• Provided data:
-.-.-
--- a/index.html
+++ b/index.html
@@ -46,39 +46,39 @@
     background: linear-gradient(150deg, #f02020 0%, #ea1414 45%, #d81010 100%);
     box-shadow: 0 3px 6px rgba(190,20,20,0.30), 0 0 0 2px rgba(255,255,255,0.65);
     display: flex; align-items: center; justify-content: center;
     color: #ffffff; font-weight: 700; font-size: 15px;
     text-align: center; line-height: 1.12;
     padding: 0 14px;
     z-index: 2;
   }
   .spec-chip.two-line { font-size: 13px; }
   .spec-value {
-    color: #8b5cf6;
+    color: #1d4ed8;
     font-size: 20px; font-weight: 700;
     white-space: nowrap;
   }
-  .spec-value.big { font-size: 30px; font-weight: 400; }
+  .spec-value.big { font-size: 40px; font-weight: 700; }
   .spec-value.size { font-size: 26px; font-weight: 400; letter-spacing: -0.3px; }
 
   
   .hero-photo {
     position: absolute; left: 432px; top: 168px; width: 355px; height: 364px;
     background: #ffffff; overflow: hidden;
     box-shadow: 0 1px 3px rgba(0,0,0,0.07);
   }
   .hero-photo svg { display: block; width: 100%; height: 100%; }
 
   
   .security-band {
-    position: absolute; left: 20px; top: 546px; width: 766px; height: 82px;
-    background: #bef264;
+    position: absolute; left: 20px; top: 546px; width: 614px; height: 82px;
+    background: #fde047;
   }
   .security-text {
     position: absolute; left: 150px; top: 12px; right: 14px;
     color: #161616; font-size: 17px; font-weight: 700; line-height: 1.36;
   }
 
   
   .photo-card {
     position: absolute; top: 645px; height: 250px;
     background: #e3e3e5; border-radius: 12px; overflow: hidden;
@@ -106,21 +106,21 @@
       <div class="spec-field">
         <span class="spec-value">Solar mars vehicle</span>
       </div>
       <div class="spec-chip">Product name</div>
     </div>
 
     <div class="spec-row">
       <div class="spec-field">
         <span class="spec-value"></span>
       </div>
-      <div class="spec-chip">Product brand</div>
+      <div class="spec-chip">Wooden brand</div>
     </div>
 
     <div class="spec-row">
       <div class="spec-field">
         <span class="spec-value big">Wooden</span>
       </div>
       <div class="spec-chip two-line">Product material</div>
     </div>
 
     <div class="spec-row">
-.-.-
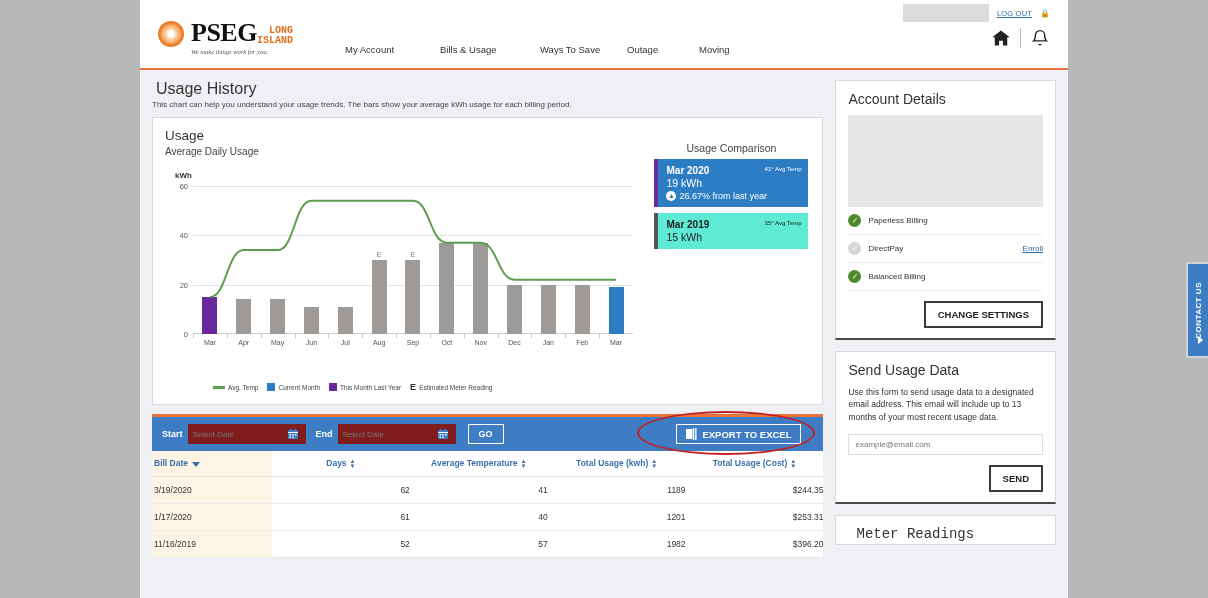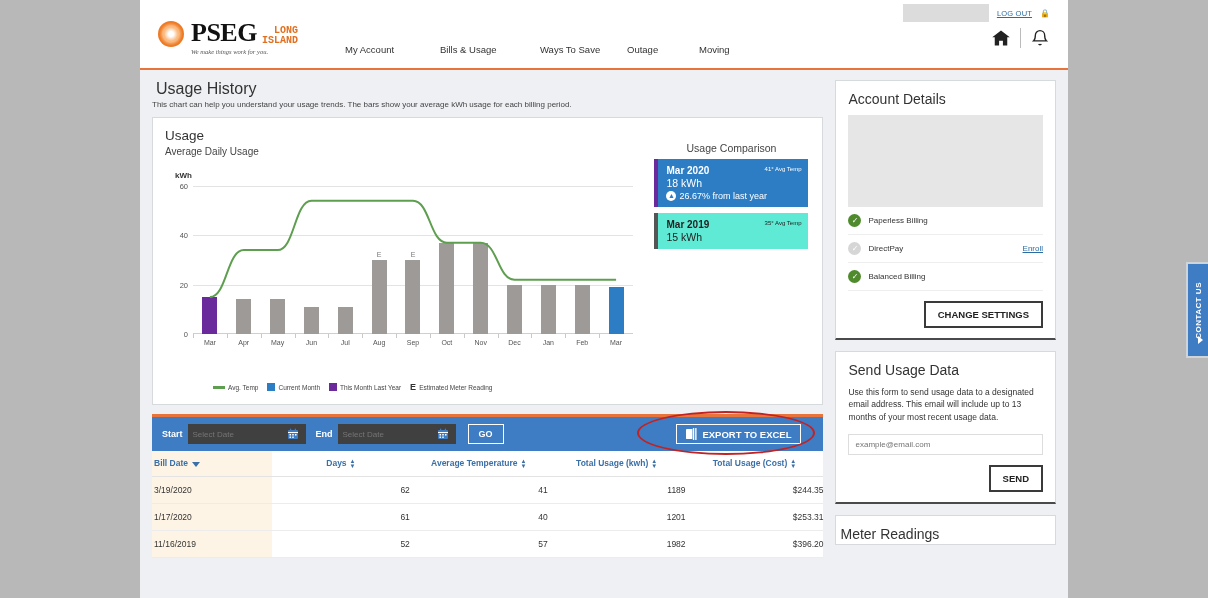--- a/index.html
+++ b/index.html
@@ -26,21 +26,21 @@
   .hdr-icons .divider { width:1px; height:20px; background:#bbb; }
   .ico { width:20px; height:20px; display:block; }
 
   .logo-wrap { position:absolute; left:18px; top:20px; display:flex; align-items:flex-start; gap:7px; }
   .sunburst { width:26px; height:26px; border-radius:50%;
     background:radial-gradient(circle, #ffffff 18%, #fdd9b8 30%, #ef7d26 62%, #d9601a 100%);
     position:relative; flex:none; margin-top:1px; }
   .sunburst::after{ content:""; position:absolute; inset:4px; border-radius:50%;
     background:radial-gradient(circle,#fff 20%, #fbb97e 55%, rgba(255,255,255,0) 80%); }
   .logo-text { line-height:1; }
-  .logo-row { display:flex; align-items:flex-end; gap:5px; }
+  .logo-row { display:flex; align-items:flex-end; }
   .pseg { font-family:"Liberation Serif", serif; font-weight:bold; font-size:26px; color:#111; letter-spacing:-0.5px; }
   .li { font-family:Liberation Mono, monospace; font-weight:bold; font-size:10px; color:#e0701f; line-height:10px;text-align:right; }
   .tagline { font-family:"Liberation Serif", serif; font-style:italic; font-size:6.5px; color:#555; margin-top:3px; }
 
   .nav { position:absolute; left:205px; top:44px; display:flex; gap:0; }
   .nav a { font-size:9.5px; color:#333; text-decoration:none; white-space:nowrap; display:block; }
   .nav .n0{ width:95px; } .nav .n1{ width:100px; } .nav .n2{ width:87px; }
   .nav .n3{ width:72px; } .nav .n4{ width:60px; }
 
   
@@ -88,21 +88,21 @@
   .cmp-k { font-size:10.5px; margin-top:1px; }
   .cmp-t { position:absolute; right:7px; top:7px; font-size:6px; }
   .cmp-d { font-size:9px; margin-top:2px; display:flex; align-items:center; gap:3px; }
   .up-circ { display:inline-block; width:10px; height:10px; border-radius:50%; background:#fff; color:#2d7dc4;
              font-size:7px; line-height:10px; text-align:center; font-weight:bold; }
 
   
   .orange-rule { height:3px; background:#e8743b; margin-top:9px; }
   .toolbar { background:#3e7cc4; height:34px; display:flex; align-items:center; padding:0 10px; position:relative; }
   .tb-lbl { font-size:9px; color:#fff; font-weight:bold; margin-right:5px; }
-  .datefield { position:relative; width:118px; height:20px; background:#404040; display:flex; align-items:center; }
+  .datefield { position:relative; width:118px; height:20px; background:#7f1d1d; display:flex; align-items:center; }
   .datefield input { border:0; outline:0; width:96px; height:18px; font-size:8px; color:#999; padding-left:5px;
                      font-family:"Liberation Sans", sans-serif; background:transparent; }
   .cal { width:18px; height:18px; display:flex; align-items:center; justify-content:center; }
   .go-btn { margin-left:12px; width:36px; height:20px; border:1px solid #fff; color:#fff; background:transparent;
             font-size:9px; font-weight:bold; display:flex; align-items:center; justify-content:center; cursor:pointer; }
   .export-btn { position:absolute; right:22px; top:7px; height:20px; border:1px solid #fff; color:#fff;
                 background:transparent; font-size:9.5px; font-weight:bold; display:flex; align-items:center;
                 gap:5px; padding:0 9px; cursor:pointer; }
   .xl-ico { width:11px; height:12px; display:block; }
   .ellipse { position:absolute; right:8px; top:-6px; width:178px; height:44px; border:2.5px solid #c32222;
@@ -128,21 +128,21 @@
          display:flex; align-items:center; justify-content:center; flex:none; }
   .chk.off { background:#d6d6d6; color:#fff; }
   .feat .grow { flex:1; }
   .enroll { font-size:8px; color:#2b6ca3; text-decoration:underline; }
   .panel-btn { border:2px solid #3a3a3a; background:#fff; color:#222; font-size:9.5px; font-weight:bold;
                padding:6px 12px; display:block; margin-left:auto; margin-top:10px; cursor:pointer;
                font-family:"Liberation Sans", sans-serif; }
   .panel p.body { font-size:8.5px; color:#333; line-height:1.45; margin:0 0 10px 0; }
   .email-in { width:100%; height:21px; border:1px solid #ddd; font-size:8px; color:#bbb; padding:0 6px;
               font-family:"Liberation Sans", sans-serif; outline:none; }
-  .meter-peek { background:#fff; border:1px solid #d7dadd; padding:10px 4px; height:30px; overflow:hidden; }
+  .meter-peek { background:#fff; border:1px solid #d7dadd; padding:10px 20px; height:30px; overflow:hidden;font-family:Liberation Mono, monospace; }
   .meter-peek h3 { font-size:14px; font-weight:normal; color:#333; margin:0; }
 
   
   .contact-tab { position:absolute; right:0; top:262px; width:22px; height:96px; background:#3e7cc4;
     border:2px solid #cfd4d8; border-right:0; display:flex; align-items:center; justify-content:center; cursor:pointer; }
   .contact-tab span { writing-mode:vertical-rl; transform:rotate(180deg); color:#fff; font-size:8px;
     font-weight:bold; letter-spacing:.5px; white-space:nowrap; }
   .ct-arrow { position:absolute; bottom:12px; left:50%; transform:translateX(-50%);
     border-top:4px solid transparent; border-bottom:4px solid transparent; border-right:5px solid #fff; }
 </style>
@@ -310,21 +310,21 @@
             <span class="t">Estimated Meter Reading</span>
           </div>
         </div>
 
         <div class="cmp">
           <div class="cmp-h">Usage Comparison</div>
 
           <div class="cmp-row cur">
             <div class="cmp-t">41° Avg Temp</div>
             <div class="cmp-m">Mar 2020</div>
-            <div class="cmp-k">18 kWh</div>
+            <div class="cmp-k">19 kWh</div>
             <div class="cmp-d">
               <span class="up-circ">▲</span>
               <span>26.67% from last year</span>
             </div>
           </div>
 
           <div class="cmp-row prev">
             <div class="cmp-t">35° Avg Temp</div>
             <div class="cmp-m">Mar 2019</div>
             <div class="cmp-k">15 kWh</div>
-.-.-
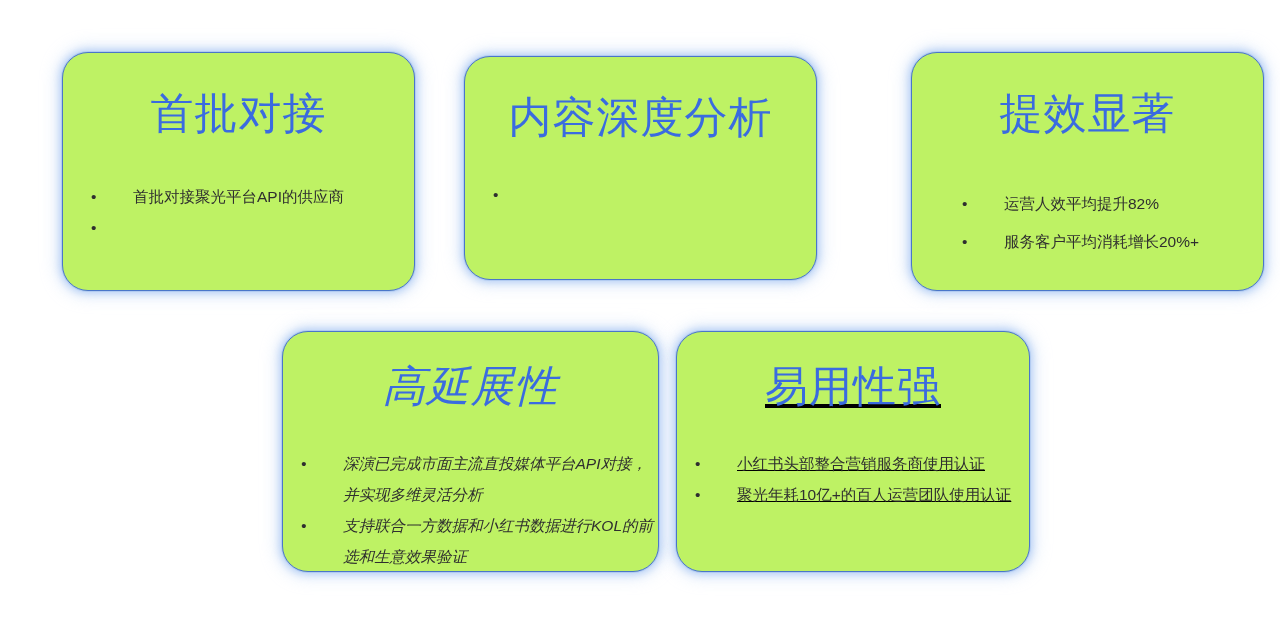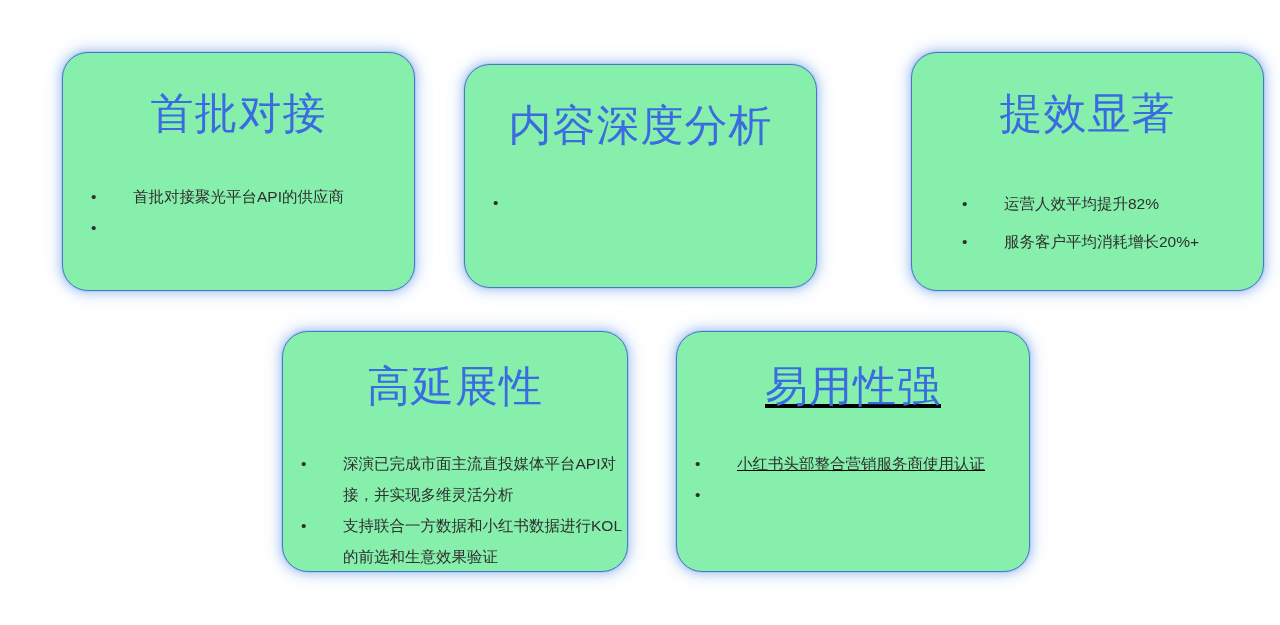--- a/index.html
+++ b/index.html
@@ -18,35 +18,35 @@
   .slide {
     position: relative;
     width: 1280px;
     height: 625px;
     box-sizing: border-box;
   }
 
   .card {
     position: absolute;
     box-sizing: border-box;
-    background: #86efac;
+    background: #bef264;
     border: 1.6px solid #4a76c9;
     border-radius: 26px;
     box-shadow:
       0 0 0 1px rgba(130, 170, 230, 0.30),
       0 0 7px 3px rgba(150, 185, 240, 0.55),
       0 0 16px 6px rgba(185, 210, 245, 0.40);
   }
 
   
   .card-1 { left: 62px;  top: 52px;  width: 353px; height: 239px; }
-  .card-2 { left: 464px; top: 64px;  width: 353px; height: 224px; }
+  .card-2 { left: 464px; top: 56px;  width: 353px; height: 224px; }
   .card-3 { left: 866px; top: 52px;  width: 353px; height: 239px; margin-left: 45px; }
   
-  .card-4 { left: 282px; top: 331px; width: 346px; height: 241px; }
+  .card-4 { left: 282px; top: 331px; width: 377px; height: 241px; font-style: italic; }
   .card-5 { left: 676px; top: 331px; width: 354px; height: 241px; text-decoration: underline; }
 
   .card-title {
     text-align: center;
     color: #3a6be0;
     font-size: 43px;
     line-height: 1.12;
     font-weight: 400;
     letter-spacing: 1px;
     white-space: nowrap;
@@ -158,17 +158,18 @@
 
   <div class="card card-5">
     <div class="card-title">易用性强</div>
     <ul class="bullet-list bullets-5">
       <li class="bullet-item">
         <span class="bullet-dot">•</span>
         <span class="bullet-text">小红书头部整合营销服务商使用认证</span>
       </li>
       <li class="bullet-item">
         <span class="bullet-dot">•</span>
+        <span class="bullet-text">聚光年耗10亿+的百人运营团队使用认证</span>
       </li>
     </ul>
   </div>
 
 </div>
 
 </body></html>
-.-.-
• Problem details:
In the listing above, the lines from the one containing "background:radial-gradient(circle, #ffffff 18%, #fdd9b8" through the one containing "serif; font-weight:bold; font-size:26px;" must be set down exactly, with no other lines.

• Answer to this problem:
     background:radial-gradient(circle, #ffffff 18%, #fdd9b8 30%, #ef7d26 62%, #d9601a 100%);
     position:relative; flex:none; margin-top:1px; }
   .sunburst::after{ content:""; position:absolute; inset:4px; border-radius:50%;
     background:radial-gradient(circle,#fff 20%, #fbb97e 55%, rgba(255,255,255,0) 80%); }
   .logo-text { line-height:1; }
-  .logo-row { display:flex; align-items:flex-end; gap:5px; }
+  .logo-row { display:flex; align-items:flex-end; }
   .pseg { font-family:"Liberation Serif", serif; font-weight:bold; font-size:26px; color:#111; letter-spacing:-0.5px; }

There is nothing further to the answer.